◆ Consigne
Rassemblez toutes les lignes qui contiennent la chaîne « grudzień ». Majuscules et minuscules comptent.

[Extractions de texte par page]

== == ==

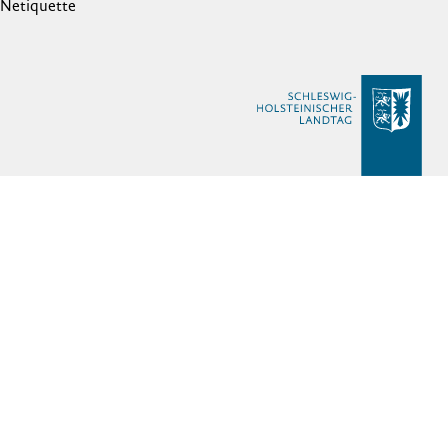
Netiquette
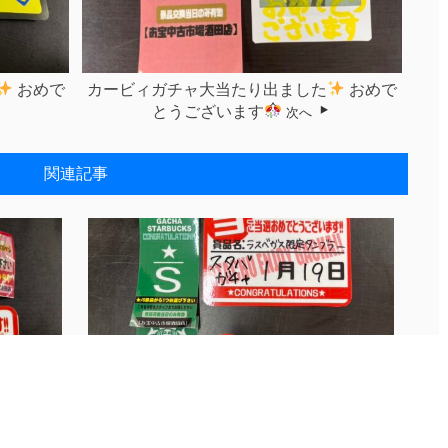
おめで
カービィガチャ大当たり出ました
おめで
とうございます
次へ
関連記事
【スタバガチャ、えほんガチャ】獲得おめ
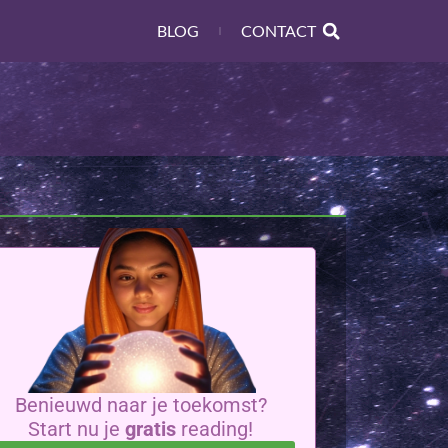
BLOG
CONTACT
Benieuwd naar je toekomst?
Start nu je
gratis
reading!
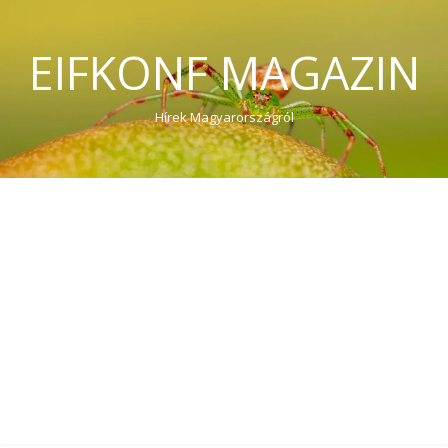
EIFKONF MAGAZIN
Hírek Magyarországról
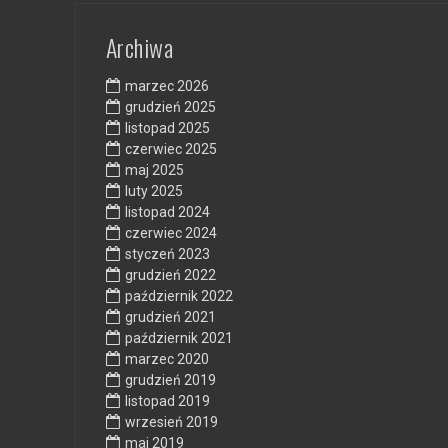
Archiwa
marzec 2026
grudzień 2025
listopad 2025
czerwiec 2025
maj 2025
luty 2025
listopad 2024
czerwiec 2024
styczeń 2023
grudzień 2022
październik 2022
grudzień 2021
październik 2021
marzec 2020
grudzień 2019
listopad 2019
wrzesień 2019
maj 2019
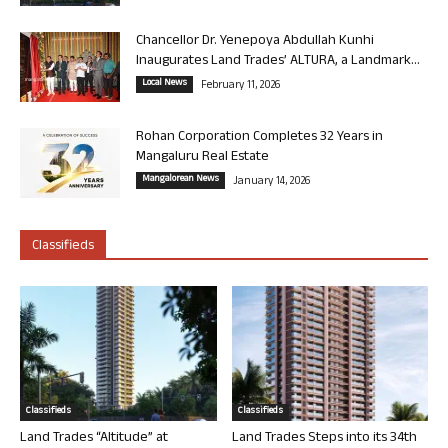
Chancellor Dr. Yenepoya Abdullah Kunhi
Inaugurates Land Trades’ ALTURA, a Landmark...
Local News
February 11, 2026
Rohan Corporation Completes 32 Years in
Mangaluru Real Estate
Mangalorean News
January 14, 2026
Classifieds
Classifieds
Classifieds
Land Trades “Altitude” at
Land Trades Steps into its 34th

== == ==

◆ Corrigé
grudzień 2025
grudzień 2022
grudzień 2021
grudzień 2019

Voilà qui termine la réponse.